**TO DO**
Would you return the data below exactly as it stands, with every picture left out?

**MATERIAL TO PROCESS**
***

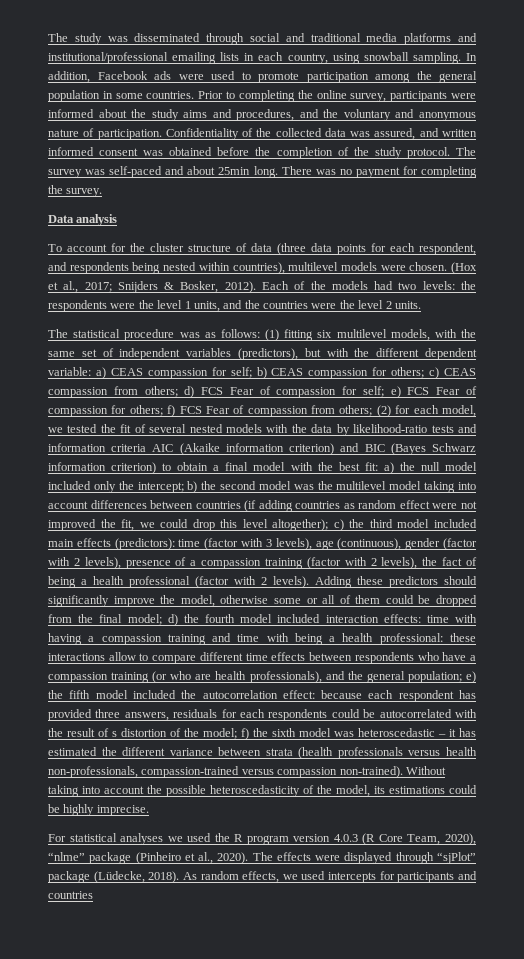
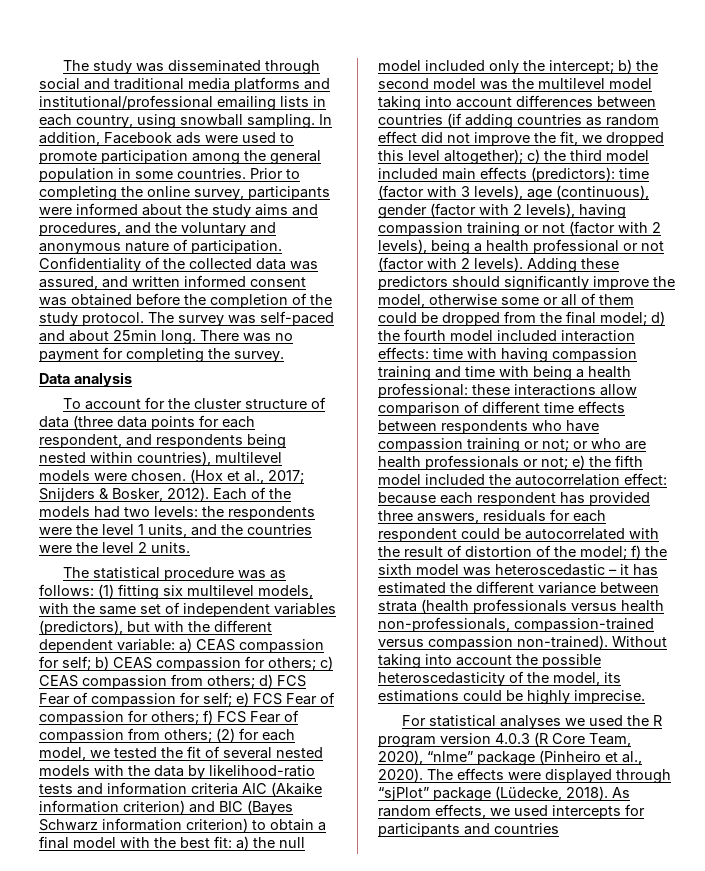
[432,501,478,509] [48,519,96,531] were not improved -> [421,132,530,146] did not improve
[160,519,215,531] could drop -> [606,132,664,146] dropped
[125,557,477,569] presence of a compassion training (factor with 2 levels), the fact of -> [579,204,626,219] [378,221,661,237] [378,239,427,254] having compassion training or not (factor with 2 levels),
(190, 582) none -> [623,241,664,251] or not
[88,636,95,642] a -> (548, 355) none
[139,653,197,664] to compare -> [378,401,479,416] comparison of
[470,655,477,661] [48,671,462,683] a compassion training (or who are health professionals), and the general population; -> [378,438,646,453] [378,455,568,470] compassion training or not; or who are health professionals or not;
[268,709,328,721] respondents -> [378,528,457,542] respondent
[112,731,117,737] s -> (462, 551) none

***

**SOLVED EXERCISE**
[432,501,478,509] [48,519,96,531] were not improved -> [421,132,530,146] did not improve
[160,519,215,531] could drop -> [606,132,664,146] dropped
[125,557,477,569] presence of a compassion training (factor with 2 levels), the fact of -> [579,204,626,219] [378,221,661,237] [378,239,427,254] having compassion training or not (factor with 2 levels),
(190, 582) none -> [623,241,664,251] or not
[88,636,95,642] a -> (548, 355) none
[139,653,197,664] to compare -> [378,401,479,416] comparison of
[470,655,477,661] [48,671,462,683] a compassion training (or who are health professionals), and the general population; -> [378,438,646,453] [378,455,568,470] compassion training or not; or who are health professionals or not;
[268,709,328,721] respondents -> [378,528,457,542] respondent
[112,731,117,737] s -> (462, 551) none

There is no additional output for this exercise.